One passenger, while on a Frontier Airlines flight from Miami to Philadelphia on Thursday, January 21, had expressed concern over a passenger sitting behind them that was coughing and sneezing.
The flier then asked a flight attendant if they could have their seat moved because they didn't want to be sitting directly in front of a sicky McSicky pants and they obliged their request.
Once in his new seat, the concerned passenger had asked the flight attendant why the coughing and sneezing flier wasn't taken off of the flight. The passenger says they were told by the flight attendant that they should be placed on the no-fly list and if they were so concerned about being in an airplane with other people they should probably just drive to where they needed to go next time.
After the flight was over, the man had whipped out his phone and began recording his conversation with the flight crew, which started when he asked, again, why they didn't remove the sick passenger from the plane.
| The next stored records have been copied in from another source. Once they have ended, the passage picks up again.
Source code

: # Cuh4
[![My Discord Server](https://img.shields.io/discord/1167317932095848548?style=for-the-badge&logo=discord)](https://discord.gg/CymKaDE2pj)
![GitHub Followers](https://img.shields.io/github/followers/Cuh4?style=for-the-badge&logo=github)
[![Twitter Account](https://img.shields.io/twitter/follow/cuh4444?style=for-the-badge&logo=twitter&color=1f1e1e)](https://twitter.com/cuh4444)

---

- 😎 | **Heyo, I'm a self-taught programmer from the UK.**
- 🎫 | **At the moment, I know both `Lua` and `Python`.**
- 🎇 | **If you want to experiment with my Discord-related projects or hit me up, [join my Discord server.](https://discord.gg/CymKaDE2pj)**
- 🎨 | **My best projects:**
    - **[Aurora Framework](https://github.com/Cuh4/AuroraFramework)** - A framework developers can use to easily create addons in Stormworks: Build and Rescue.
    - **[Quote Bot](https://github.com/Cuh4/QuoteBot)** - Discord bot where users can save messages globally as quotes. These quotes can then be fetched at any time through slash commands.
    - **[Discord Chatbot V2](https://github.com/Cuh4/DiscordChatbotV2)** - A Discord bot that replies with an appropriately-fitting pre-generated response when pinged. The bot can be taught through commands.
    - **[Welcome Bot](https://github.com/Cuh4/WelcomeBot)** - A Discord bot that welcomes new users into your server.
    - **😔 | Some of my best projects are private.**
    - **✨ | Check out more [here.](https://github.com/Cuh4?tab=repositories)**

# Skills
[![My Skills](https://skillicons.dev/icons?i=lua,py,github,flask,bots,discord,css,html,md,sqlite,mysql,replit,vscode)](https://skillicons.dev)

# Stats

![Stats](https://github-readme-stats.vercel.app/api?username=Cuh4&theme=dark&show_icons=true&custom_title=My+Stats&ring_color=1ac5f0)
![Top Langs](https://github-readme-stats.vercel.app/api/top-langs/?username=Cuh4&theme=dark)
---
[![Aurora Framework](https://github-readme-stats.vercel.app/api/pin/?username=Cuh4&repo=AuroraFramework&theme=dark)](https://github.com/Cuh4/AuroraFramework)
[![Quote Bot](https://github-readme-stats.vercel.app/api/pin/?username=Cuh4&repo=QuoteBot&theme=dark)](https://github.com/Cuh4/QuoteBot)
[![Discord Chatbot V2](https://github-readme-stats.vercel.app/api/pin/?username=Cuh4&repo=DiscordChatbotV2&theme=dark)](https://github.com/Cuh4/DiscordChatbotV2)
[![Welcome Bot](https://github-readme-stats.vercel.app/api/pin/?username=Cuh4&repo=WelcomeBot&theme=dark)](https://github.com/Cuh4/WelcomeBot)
They told the man, "this is a form of transportation, sir, you have an option, you can drive your car if it’s a problem, you can’t tell people to get off the plane if they’re coughing or sneezing."
The concerned passenger didn't let up, however, and asked why a coughing or sneezing passenger shouldn't be removed from the plane, a flight attendant asks, "why should he be removed?" The passenger responded by saying “because the guy’s sick,” and the flight attendant tells him “you ain’t no doctor."
The flight attendant then tells the man, "You ain't got your mask on good either." The passenger replies by saying, "I got two on sir." The passenger then relayed the story about how he was told to drive his car and that he should be on the no-fly list, to which the Flight Attendant states, "you should be on the no-fly list, you really should be."
When the passenger asks why that's the case, the attendant says, "because you’re getting someone kicked off for sneezing and coughing."
The video clip caused a bit of controversy online. Some people thought that the passenger was out of line for attempting to remove another passenger who was coughing and sneezing.
Others argued that just because someone is coughing and sneezing doesn't necessarily mean that they are ill, they could be suffering from an allergic reaction. In fact, there have been reports of people experiencing skin irritation and having adverse reactions to cleaning products all of the time, so the passenger could've coughed or sneezed for any number of reasons.
There were other people who commiserated with the flight attendant's stance stating that if the individual was so concerned about the other passenger they just shouldn't fly. But others believe that the sick passenger shouldn't have been allowed on the plane.
What do you think? Was the flight attendant wrong for the way that they spoke to the passenger? Or does the flier have unrealistic expectations as to how much "power" they have on an airplane in requesting other passengers be removed?